**Passage provided**:
__________________________________________________
How to compare p value to significance level

The P value, or calculated probability, is the probability of finding the observed, or more extreme, results when the null hypothesis (H0) of a study question is true – the definition of ‘extreme’ depends on how the hypothesis is being tested. P is also described in terms of rejecting H0 when it is actually true, however, it is not a direct probability of this state.

The null hypothesis is usually an hypothesis of "no difference" e.g. no difference between blood pressures in group A and group B. Define a null hypothesis for each study question clearly before the start of your study.

The only situation in which you should use a one sided P value is when a large change in an unexpected direction would have absolutely no relevance to your study. This situation is unusual; if you are in any doubt then use a two sided P value.

The term significance level (alpha) is used to refer to a pre-chosen probability and the term "P value" is used to indicate a probability that you calculate after a given study.

The alternative hypothesis (H1) is the opposite of the null hypothesis; in plain language terms this is usually the hypothesis you set out to investigate. For example, question is "is there a significant (not due to chance) difference in blood pressures between groups A and B if we give group A the test drug and group B a sugar pill?" and alternative hypothesis is " there is a difference in blood pressures between groups A and B if we give group A the test drug and group B a sugar pill".

If your P value is less than the chosen significance level then you reject the null hypothesis i.e. accept that your sample gives reasonable evidence to support the alternative hypothesis. It does NOT imply a "meaningful" or "important" difference; that is for you to decide when considering the real-world relevance of your result.

The choice of significance level at which you reject H0 is arbitrary. Conventionally the 5% (less than 1 in 20 chance of being wrong), 1% and 0.1% (P < 0.05, 0.01 and 0.001) levels have been used. These numbers can give a false sense of security.
__________________________________________________
**Data listing**:

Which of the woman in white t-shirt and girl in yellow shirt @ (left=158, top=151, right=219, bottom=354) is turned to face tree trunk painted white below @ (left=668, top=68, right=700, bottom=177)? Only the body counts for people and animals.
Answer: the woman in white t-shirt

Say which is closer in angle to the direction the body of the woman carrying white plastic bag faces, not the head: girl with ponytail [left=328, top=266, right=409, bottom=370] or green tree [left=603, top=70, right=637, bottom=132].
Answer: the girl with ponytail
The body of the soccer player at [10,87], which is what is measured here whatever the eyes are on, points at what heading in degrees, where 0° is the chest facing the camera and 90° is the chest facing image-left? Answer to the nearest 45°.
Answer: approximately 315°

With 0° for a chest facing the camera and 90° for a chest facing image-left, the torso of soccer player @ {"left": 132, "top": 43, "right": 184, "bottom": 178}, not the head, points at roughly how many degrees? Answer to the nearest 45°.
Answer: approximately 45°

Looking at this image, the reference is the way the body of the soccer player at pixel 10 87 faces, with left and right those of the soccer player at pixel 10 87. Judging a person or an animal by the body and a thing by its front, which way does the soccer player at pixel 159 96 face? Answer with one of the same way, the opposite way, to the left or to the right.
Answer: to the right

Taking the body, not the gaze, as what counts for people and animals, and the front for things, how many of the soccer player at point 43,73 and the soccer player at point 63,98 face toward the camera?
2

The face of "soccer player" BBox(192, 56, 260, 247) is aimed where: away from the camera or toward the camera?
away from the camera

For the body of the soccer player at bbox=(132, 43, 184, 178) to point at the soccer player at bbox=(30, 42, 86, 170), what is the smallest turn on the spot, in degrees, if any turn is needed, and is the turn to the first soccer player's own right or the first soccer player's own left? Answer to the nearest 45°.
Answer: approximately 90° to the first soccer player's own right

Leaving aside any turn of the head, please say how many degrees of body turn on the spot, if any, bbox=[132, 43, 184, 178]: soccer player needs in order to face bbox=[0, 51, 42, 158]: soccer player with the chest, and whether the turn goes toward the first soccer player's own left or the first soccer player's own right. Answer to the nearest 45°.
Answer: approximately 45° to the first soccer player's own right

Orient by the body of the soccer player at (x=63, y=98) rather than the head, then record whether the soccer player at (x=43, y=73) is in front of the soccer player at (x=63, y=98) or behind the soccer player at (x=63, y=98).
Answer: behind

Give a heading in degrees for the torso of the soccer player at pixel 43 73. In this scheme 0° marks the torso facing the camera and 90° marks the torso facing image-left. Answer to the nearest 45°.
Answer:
__________________________________________________
**Task instructions**:
• 1. From the passage on comparing a P value to a significance level, echo the part that opens with the words containing "The null hypothesis is" and closes with "of your study.".
• 2. Turn the paragraph of the P value passage that begins "The choice of significance level at which you reject H0" into a short bulleted list that keeps its main facts.

**Expected results**:
• 1.
The null hypothesis is usually an hypothesis of "no difference" e.g. no difference between blood pressures in group A and group B. Define a null hypothesis for each study question clearly before the start of your study.

• 2.
- The significance level at which H0 is rejected is chosen arbitrarily.
- By convention, the 5% (less than 1 in 20 chance of being wrong), 1% and 0.1% levels have been used (P < 0.05, 0.01 and 0.001).
- These numbers can give a false sense of security.